Alla fine del 1865, la lotta al «brigantaggio» era ormai vinta, anche se durerà almeno fino all’annessione dello Stato della Chiesa, che appoggiava in ogni modo i «briganti». Il governo centrale si era imposto, l’Unità era salva grazie all’esercito, ma a caro prezzo.

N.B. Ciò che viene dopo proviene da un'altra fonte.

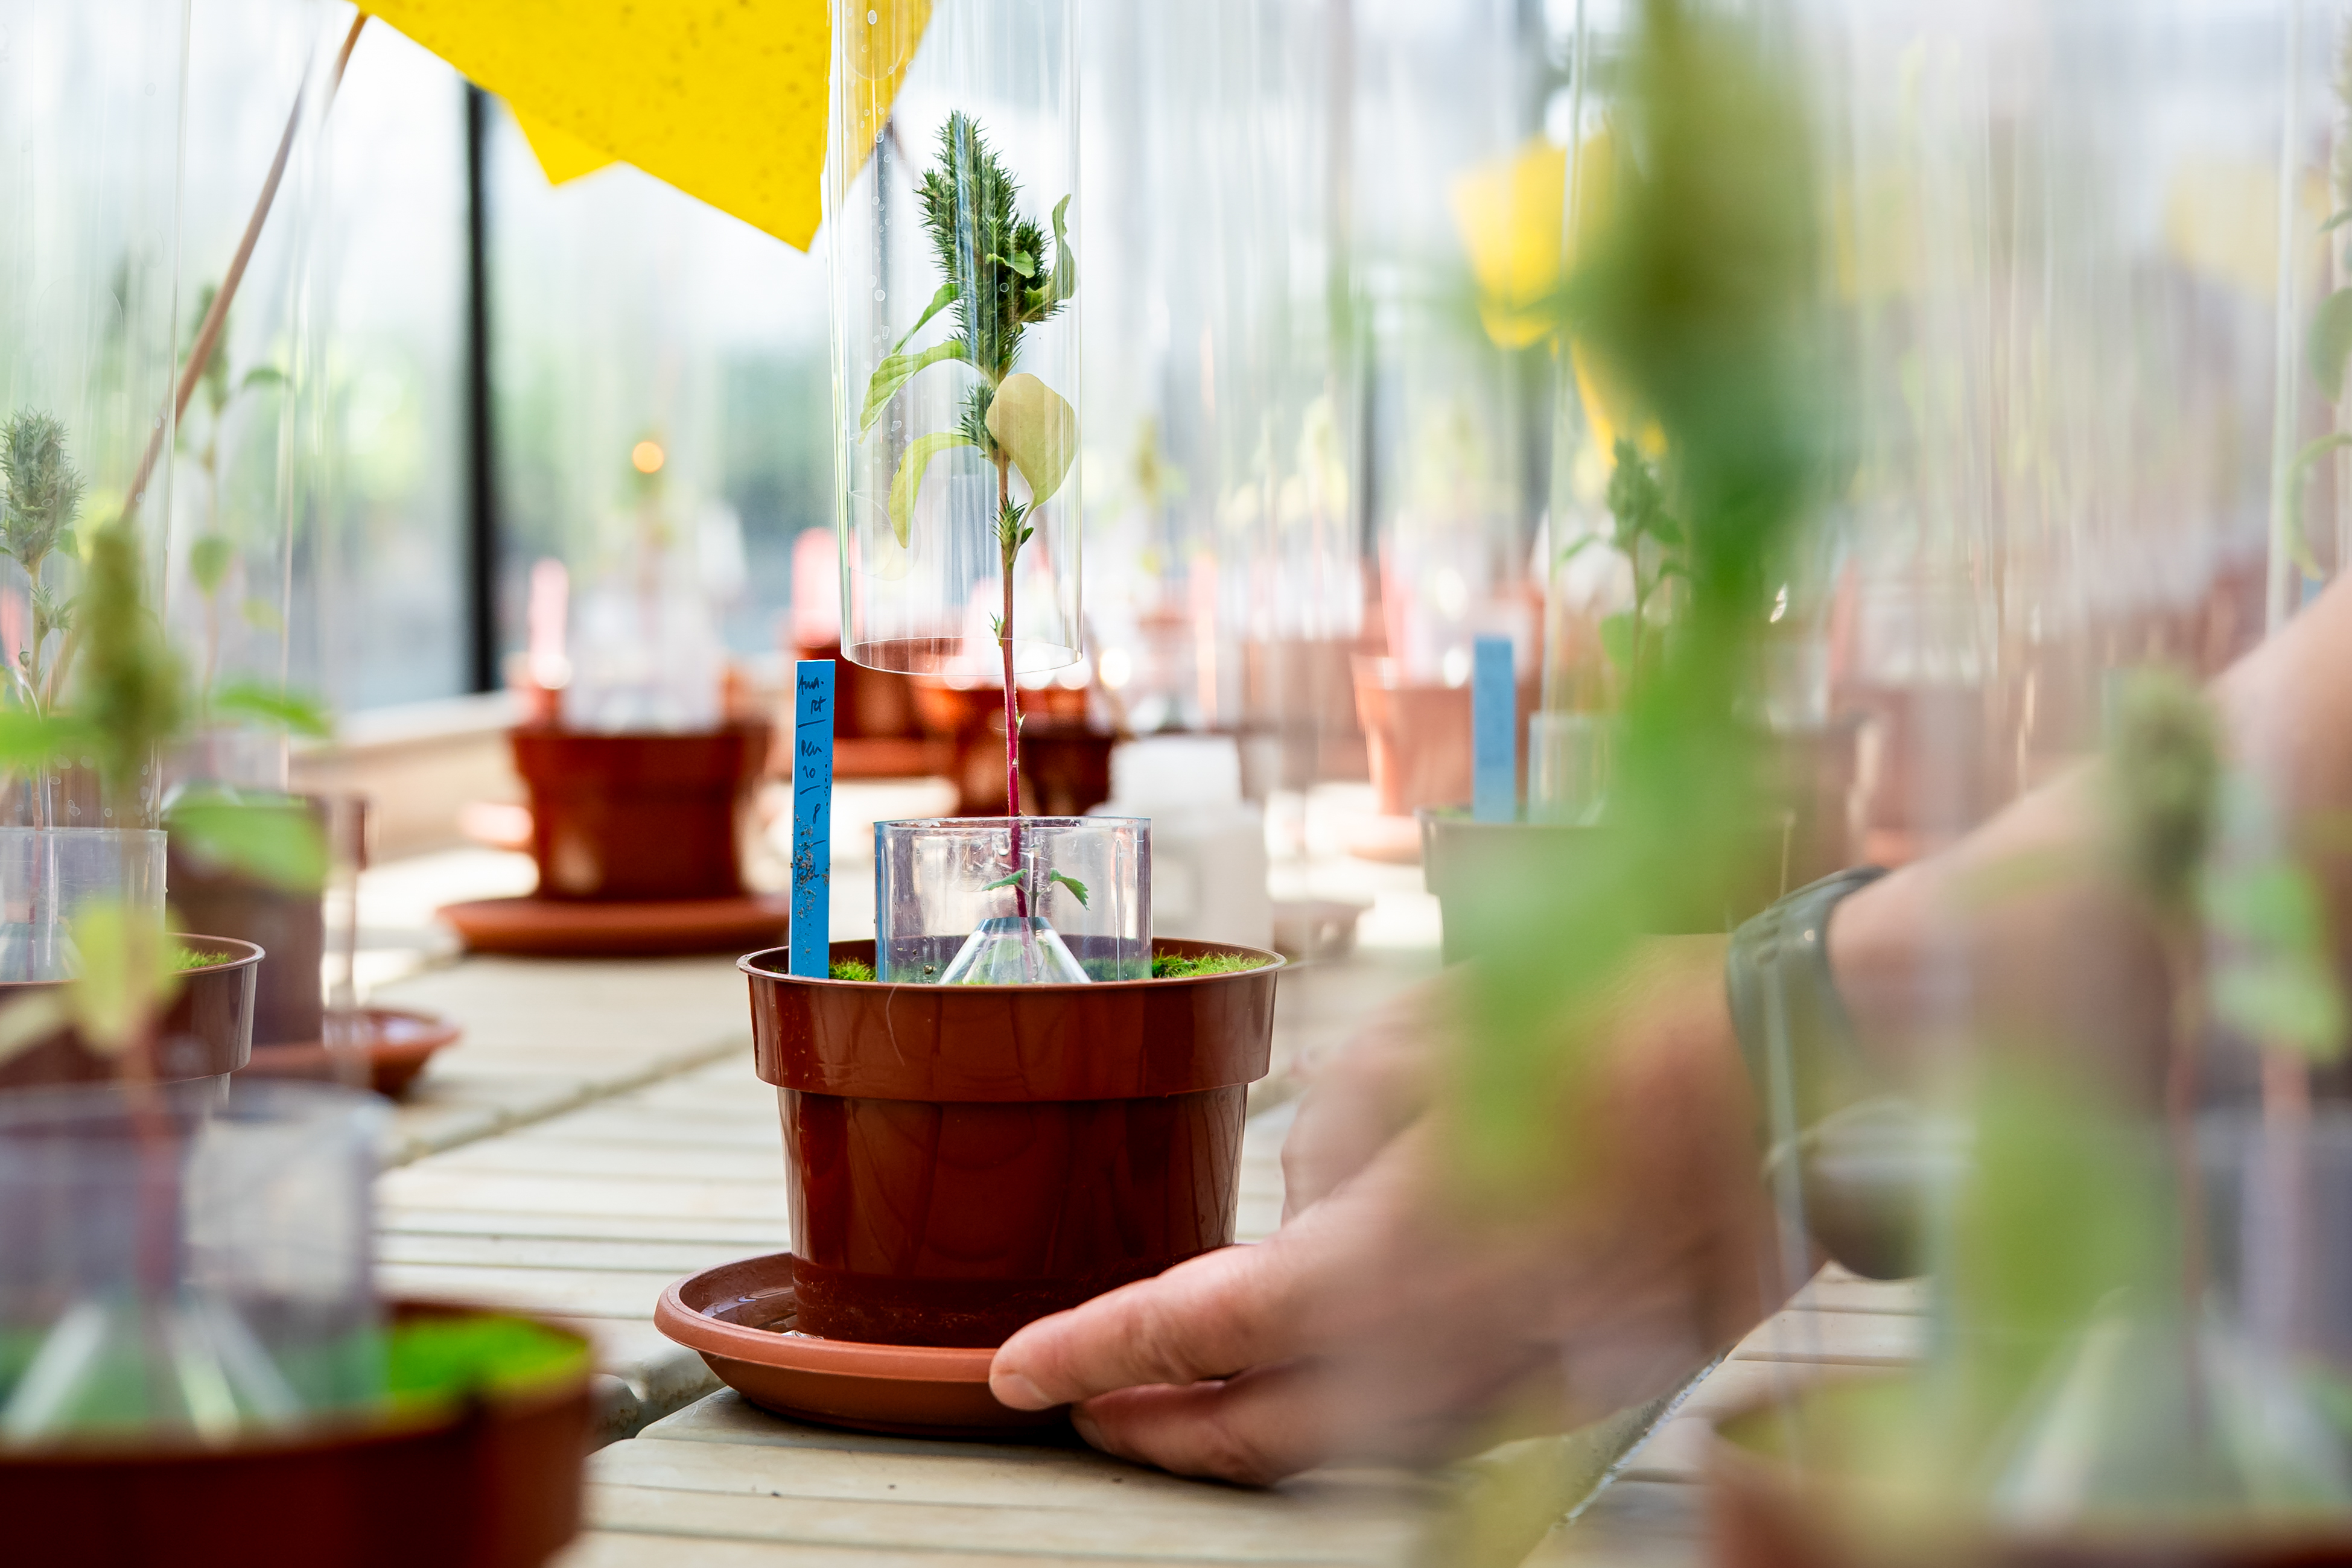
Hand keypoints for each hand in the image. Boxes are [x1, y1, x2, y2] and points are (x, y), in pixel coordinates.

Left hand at [989, 937, 1774, 1483]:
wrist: (1784, 1070)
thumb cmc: (1597, 1022)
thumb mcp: (1416, 1042)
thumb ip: (1326, 1146)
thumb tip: (1304, 1214)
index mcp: (1390, 1256)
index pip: (1199, 1334)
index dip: (1095, 1356)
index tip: (1017, 1373)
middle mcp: (1444, 1349)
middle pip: (1260, 1432)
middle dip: (1156, 1427)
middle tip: (1080, 1406)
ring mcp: (1519, 1385)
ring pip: (1349, 1454)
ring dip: (1250, 1442)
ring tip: (1178, 1411)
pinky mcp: (1583, 1389)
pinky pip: (1443, 1436)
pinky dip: (1362, 1430)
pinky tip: (1331, 1399)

È una vicenda che né al liberalismo e né al fascismo conveniva illuminare, e una sorta di autocensura patriottica ha impedito di farlo negli ultimi sessant’anni, continuando a perpetuare l’enfasi da Cuore sulla quale sono cresciuti decine di milioni di italiani. La «lotta al brigantaggio» non fu lo scontro di pochi criminali, o ribelli: erano italiani che non avevano avuto diritto di voto nei plebisciti per l’annessione al Regno del Piemonte, ma avevano il diritto, umanamente se non legalmente, di rifiutarla. Ancora più drammatici furono i riflessi sulla popolazione meridionale: «Mi avete voluto a tutti i costi? Bene, adesso mantenetemi». Anche l’attuale reazione leghista, in fondo, senza rendersene conto, deriva da quell’antico episodio della nostra storia.

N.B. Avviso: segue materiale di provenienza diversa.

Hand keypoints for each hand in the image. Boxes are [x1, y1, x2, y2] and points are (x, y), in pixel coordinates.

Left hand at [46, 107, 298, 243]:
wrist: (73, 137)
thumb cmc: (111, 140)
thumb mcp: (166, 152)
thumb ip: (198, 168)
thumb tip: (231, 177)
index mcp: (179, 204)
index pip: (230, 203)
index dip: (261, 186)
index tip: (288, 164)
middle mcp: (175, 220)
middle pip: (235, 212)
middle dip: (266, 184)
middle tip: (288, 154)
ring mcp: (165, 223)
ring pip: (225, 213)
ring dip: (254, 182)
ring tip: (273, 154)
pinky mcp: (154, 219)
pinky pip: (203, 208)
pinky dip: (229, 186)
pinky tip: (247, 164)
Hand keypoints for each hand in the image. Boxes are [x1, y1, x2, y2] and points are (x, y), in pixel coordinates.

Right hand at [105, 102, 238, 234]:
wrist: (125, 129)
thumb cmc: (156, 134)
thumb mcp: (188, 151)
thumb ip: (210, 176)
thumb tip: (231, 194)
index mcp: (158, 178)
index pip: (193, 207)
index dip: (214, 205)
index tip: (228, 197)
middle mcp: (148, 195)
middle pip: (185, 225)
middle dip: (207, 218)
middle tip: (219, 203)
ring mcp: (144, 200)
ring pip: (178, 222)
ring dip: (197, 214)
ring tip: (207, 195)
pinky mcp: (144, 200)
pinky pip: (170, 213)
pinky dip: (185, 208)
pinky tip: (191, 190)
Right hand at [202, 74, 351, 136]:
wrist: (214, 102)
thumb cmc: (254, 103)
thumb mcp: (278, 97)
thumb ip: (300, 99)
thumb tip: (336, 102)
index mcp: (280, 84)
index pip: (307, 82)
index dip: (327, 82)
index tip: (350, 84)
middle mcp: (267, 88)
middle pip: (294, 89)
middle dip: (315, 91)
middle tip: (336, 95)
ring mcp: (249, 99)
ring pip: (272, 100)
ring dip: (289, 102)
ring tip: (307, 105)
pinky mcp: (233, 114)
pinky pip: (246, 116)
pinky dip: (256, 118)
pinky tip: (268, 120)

Sul mercato non esiste, e non è mai esistita, una storia del brigantaggio fatta da uno storico autorevole e pubblicata da una grande casa editrice. Esistono soltanto centinaia di - preziose - storie locali pubblicate da piccoli editori. Beninteso, un simile volume non dovrà essere aprioristicamente denigratorio. Arriverà, inevitabilmente, alla conclusione che l’Unità è stata indispensabile, quindi preziosa, per il formarsi di un popolo italiano, e anche per lo sviluppo e l’economia dell’intero Paese. Ma nessun popolo - come nessun individuo - può davvero prendersi in giro, fingendo di avere avuto una storia diversa da quella che ha avuto.